── DATA IN THIS EXERCISE

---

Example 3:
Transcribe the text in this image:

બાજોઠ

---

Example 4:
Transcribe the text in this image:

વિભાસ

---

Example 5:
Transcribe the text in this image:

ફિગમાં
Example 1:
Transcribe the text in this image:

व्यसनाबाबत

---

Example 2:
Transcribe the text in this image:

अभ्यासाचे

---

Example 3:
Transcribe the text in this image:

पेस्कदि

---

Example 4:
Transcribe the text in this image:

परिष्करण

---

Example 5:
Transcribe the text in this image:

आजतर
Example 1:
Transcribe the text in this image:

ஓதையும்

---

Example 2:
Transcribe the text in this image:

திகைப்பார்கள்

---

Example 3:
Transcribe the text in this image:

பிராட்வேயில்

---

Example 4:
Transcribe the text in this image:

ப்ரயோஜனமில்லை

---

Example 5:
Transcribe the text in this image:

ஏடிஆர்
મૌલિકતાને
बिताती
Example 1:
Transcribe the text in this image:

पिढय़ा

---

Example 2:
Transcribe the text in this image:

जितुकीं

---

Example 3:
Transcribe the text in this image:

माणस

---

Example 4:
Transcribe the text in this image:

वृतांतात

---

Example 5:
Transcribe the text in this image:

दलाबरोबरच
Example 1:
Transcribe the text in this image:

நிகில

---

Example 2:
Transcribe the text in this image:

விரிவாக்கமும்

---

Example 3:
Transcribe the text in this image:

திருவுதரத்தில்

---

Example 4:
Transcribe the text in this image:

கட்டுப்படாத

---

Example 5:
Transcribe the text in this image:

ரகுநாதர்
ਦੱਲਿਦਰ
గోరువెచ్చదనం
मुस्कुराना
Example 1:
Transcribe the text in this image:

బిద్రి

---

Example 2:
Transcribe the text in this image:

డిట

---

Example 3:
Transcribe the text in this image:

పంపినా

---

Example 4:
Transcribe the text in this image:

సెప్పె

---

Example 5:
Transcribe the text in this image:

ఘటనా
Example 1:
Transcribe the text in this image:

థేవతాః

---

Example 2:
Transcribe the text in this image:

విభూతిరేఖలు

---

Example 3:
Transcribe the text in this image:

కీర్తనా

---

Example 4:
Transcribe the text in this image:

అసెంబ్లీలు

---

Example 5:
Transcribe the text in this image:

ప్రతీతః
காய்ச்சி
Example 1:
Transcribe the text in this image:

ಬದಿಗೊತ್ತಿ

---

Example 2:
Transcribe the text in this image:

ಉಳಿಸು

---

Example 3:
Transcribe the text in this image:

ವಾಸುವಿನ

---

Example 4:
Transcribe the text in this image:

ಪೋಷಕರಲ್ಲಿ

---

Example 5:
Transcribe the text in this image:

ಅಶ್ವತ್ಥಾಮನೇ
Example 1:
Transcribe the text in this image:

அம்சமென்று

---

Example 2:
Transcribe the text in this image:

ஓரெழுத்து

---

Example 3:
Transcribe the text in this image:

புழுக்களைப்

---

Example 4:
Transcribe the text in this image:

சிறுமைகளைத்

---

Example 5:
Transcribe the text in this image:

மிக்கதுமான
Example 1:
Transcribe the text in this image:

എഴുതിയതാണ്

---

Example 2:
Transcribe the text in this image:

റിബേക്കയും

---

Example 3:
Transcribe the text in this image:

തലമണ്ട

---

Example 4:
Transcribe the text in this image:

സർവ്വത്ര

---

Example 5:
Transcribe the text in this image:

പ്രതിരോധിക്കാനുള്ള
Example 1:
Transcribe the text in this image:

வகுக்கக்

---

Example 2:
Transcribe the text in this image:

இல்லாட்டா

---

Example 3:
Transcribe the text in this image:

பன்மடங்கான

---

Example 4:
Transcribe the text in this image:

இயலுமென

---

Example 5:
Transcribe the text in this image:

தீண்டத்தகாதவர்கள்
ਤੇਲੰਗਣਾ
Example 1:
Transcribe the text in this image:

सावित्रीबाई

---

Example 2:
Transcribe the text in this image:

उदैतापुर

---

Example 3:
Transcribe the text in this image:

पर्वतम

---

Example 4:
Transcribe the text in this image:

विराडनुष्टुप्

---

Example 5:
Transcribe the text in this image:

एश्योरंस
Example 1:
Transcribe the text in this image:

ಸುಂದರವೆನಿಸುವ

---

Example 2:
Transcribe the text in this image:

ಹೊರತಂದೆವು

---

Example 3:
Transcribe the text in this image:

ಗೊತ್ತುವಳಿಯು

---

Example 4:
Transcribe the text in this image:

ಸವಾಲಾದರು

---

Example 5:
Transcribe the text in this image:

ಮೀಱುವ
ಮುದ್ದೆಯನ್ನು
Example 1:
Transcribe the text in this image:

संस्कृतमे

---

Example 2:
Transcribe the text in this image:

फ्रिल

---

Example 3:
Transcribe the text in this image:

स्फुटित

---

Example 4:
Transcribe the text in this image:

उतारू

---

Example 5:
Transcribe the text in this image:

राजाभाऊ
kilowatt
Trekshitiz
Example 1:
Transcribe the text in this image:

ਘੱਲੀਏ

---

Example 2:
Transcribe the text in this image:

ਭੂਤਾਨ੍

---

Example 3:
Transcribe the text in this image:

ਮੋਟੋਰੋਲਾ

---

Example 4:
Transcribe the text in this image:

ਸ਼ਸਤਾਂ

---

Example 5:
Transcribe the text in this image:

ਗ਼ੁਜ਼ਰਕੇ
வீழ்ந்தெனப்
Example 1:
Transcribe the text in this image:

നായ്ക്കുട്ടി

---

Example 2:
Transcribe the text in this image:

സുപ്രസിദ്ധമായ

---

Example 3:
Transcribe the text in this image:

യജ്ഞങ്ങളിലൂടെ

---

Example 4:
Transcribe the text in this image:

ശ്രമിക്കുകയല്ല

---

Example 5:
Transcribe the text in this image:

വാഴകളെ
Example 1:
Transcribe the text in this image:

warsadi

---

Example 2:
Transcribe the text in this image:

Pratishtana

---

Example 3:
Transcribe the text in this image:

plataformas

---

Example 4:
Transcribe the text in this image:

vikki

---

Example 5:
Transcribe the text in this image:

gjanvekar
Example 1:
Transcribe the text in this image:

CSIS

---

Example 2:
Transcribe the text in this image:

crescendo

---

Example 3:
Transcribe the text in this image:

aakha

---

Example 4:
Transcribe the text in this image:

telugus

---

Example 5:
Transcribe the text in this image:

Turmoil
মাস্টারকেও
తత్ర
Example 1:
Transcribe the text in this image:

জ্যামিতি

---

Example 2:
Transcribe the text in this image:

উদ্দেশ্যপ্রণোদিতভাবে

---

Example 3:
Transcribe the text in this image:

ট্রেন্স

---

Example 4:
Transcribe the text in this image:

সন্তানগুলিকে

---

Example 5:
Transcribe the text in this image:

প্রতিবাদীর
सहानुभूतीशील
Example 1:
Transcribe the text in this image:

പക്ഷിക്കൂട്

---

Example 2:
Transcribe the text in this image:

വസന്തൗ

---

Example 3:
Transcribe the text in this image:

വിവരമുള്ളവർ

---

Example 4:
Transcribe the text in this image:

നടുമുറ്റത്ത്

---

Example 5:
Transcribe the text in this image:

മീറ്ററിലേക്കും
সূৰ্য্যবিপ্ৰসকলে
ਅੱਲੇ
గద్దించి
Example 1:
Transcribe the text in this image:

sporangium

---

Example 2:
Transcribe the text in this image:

────

Copy every entry exactly as it is given.

---

Example 3:
Transcribe the text in this image:

બાજોઠ

---

Example 4:
Transcribe the text in this image:

વિભાસ

---

Example 5:
Transcribe the text in this image:

ફિગમાં
Example 1:
Transcribe the text in this image:

व्यसनाबाबत

---

Example 2:
Transcribe the text in this image:

अभ्यासाचे

---

Example 3:
Transcribe the text in this image:

पेस्कदि

---

Example 4:
Transcribe the text in this image:

परिष्करण

---

Example 5:
Transcribe the text in this image:

आजतर
Example 1:
Transcribe the text in this image:

ஓதையும்

---

Example 2:
Transcribe the text in this image:

திகைப்பார்கள்

---

Example 3:
Transcribe the text in this image:

பிராட்வேயில்

---

Example 4:
Transcribe the text in this image:

ப்ரயோஜனமில்லை

---

Example 5:
Transcribe the text in this image:

ஏடிஆர்
મૌલિકતાને
बिताती
Example 1:
Transcribe the text in this image:

पिढय़ा

---

Example 2:
Transcribe the text in this image:

जितुकीं

---

Example 3:
Transcribe the text in this image:

माणस

---

Example 4:
Transcribe the text in this image:

वृतांतात

---

Example 5:
Transcribe the text in this image:

दलाबरोबरच
Example 1:
Transcribe the text in this image:

நிகில

---

Example 2:
Transcribe the text in this image:

விரிவாக்கமும்

---

Example 3:
Transcribe the text in this image:

திருவுதரத்தில்

---

Example 4:
Transcribe the text in this image:

கட்டுப்படாத

---

Example 5:
Transcribe the text in this image:

ரகுநாதர்
ਦੱਲਿਦਰ
గోరువెచ్చదనం
मुस्कुराना
Example 1:
Transcribe the text in this image:

బిద్రి

---

Example 2:
Transcribe the text in this image:

డిట

---

Example 3:
Transcribe the text in this image:

పంపినా

---

Example 4:
Transcribe the text in this image:

సెప్పె

---

Example 5:
Transcribe the text in this image:

ఘటనా
Example 1:
Transcribe the text in this image:

థేవతాః

---

Example 2:
Transcribe the text in this image:

విభూతిరేఖలు

---

Example 3:
Transcribe the text in this image:

కీర్తనా

---

Example 4:
Transcribe the text in this image:

అసెంబ్లీలు

---

Example 5:
Transcribe the text in this image:

ప్రతీతః
காய்ச்சி
Example 1:
Transcribe the text in this image:

ಬದಿಗೊತ್ತಿ

---

Example 2:
Transcribe the text in this image:

ಉಳಿಸು

---

Example 3:
Transcribe the text in this image:

ವಾಸುವಿನ

---

Example 4:
Transcribe the text in this image:

ಪೋಷಕರಲ್ಲಿ

---

Example 5:
Transcribe the text in this image:

ಅಶ್ವತ್ಥಾಮನೇ
Example 1:
Transcribe the text in this image:

அம்சமென்று

---

Example 2:
Transcribe the text in this image:

ஓரெழுத்து

---

Example 3:
Transcribe the text in this image:

புழுக்களைப்

---

Example 4:
Transcribe the text in this image:

சிறுமைகளைத்

---

Example 5:
Transcribe the text in this image:

மிக்கதுமான
Example 1:
Transcribe the text in this image:

എഴുതിയതാണ്

---

Example 2:
Transcribe the text in this image:

റിബേക്കയും

---

Example 3:
Transcribe the text in this image:

തലമണ്ട

---

Example 4:
Transcribe the text in this image:

സർവ്വത്ര

---

Example 5:
Transcribe the text in this image:

പ്രതിരോധിക്കാനുള്ള
Example 1:
Transcribe the text in this image:

வகுக்கக்

---

Example 2:
Transcribe the text in this image:

இல்லாட்டா

---

Example 3:
Transcribe the text in this image:

பன்மடங்கான

---

Example 4:
Transcribe the text in this image:

இயலுமென

---

Example 5:
Transcribe the text in this image:

தீண்டத்தகாதவர்கள்
ਤੇਲੰਗਣਾ
Example 1:
Transcribe the text in this image:

सावित्रीबाई

---

Example 2:
Transcribe the text in this image:

उदैतापुर

---

Example 3:
Transcribe the text in this image:

पर्वतम

---

Example 4:
Transcribe the text in this image:

विराडनुष्टुप्

---

Example 5:
Transcribe the text in this image:

एश्योरंस
Example 1:
Transcribe the text in this image:

ಸುಂದರವೆನಿಸುವ

---

Example 2:
Transcribe the text in this image:

ಹೊರತಂದೆವು

---

Example 3:
Transcribe the text in this image:

ಗೊತ್ತುವಳಿಯು

---

Example 4:
Transcribe the text in this image:

ಸವಾಲಾದರು

---

Example 5:
Transcribe the text in this image:

ಮೀಱುವ
ಮುದ್ದೆಯನ್ನು
Example 1:
Transcribe the text in this image:

संस्कृतमे

---

Example 2:
Transcribe the text in this image:

फ्रिल

---

Example 3:
Transcribe the text in this image:

स्फुटित

---

Example 4:
Transcribe the text in this image:

उतारू

---

Example 5:
Transcribe the text in this image:

राजाभाऊ
kilowatt
Trekshitiz
Example 1:
Transcribe the text in this image:

ਘੱਲੀਏ

---

Example 2:
Transcribe the text in this image:

ਭੂਤਾਨ੍

---

Example 3:
Transcribe the text in this image:

ਮੋਟੋਰੋਲਾ

---

Example 4:
Transcribe the text in this image:

ਸ਼ਸਤਾਂ

---

Example 5:
Transcribe the text in this image:

ਗ਼ੁਜ਼ਰਕੇ
வீழ்ந்தெனப்
Example 1:
Transcribe the text in this image:

നായ്ക്കുട്ടി

---

Example 2:
Transcribe the text in this image:

സുപ്രസിദ്ധമായ

---

Example 3:
Transcribe the text in this image:

യജ്ഞങ്ങളിലൂടെ

---

Example 4:
Transcribe the text in this image:

ശ്രമിക്കുകയല്ല

---

Example 5:
Transcribe the text in this image:

വാഴകളെ
Example 1:
Transcribe the text in this image:

warsadi

---

Example 2:
Transcribe the text in this image:

Pratishtana

---

Example 3:
Transcribe the text in this image:

plataformas

---

Example 4:
Transcribe the text in this image:

vikki

---

Example 5:
Transcribe the text in this image:

gjanvekar
Example 1:
Transcribe the text in this image:

CSIS

---

Example 2:
Transcribe the text in this image:

crescendo

---

Example 3:
Transcribe the text in this image:

aakha

---

Example 4:
Transcribe the text in this image:

telugus

---

Example 5:
Transcribe the text in this image:

Turmoil
মাস্টারকেও
తత్ర
Example 1:
Transcribe the text in this image:

জ্যামিতি

---

Example 2:
Transcribe the text in this image:

উদ্দেশ্যপ্রণোদিতভাবে

---

Example 3:
Transcribe the text in this image:

ট্রেন্স

---

Example 4:
Transcribe the text in this image:

সন্তানগুলিকে

---

Example 5:
Transcribe the text in this image:

প্রতিবাদীর
सहानुभूतीशील
Example 1:
Transcribe the text in this image:

പക്ഷിക്കൂട്

---

Example 2:
Transcribe the text in this image:

വസന്തൗ

---

Example 3:
Transcribe the text in this image:

വിവരമുള്ളവർ

---

Example 4:
Transcribe the text in this image:

നടുമുറ്റത്ത്

---

Example 5:
Transcribe the text in this image:

മീറ്ററിലേക്കും
সূৰ্য্যবিপ্ৰসকলে
ਅੱਲੇ
గద్దించి
Example 1:
Transcribe the text in this image:

sporangium

---

Example 2:
Transcribe the text in this image:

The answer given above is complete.